A nondescript man with thinning brown hair and a slight paunch is minding his own business at an airport. He is oblivious to a nearby stranger who is excitedly alerting the Web site Twitter to the man’s presence. “I see Jimmy Wales at the airport,” the spy texts.
Cut to a subway in Taiwan, where a fan spots the nondescript man and gets him to pose for a photo. The fan posts it online with a tagline: “I meet Jimmy Wales in Taipei!!!!”
At the Apple store in New York’s SoHo, the man is merely trying to get his laptop serviced. “Are you the Jimmy Wales?” gasps a girl behind the counter.
Jimmy Wales isn’t your usual swoonworthy celebrity sighting. He’s hardly George Clooney or Tom Cruise. The founder of Wikipedia, the free online encyclopedia and the eighth-most-visited Web site in the world, ranking just behind MySpace, Wales, 42, is famous for revolutionizing the way information is gathered and disseminated on the Internet. In the seven years since he launched the site—which, unlike a traditional encyclopedia, is written and edited by its own readers rather than a paid staff—he’s become an Internet celebrity, conference hopping to events such as the World Economic Forum in Davos, Switzerland; vacationing with Richard Branson and Jimmy Carter on Necker Island; and hobnobbing with Tony Blair, Al Gore and Bono. “Jimmy has a cultlike following, and I count myself a member,” says the U2 frontman via e-mail. “But Wikipedia is actually an anticult.
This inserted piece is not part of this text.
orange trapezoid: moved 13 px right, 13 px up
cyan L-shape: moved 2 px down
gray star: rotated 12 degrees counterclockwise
It is the democratization of information in a world where knowledge is power.” All the while, gossip and tech Web sites like Valleywag have devoted almost as much attention to dissecting the twice-married Wales’s love life as US Weekly has to Brangelina.

Wales with Steven Wynn, Martha Stewart and Ralph Nader.
“It’s kind of weird,” says Wales over lunch at Country in Manhattan. “It’s intense fame.”
Which is heady stuff for a guy who grew up the son of a grocery store manager in Huntsville, Alabama—a self-described “geek” who used to fill his free time after his job as a futures trader by writing computer code for fun and who had never traveled farther than Canada and Mexico until he started Wikipedia. But humble beginnings didn’t prevent Wales from dreaming big. “He’s always had high ambitions,” remembers his first wife, Pam, whom he married at age 20 back in Alabama. “He was so sure of himself.... [I remember] flipping through the Robb Report at the grocery store where we worked, and there was this castle in England, and he said, ‘Yeah, we’re going to have that one day. I’m going to be a millionaire before I’m 40.’ And it’s like he’s had a game plan ever since.”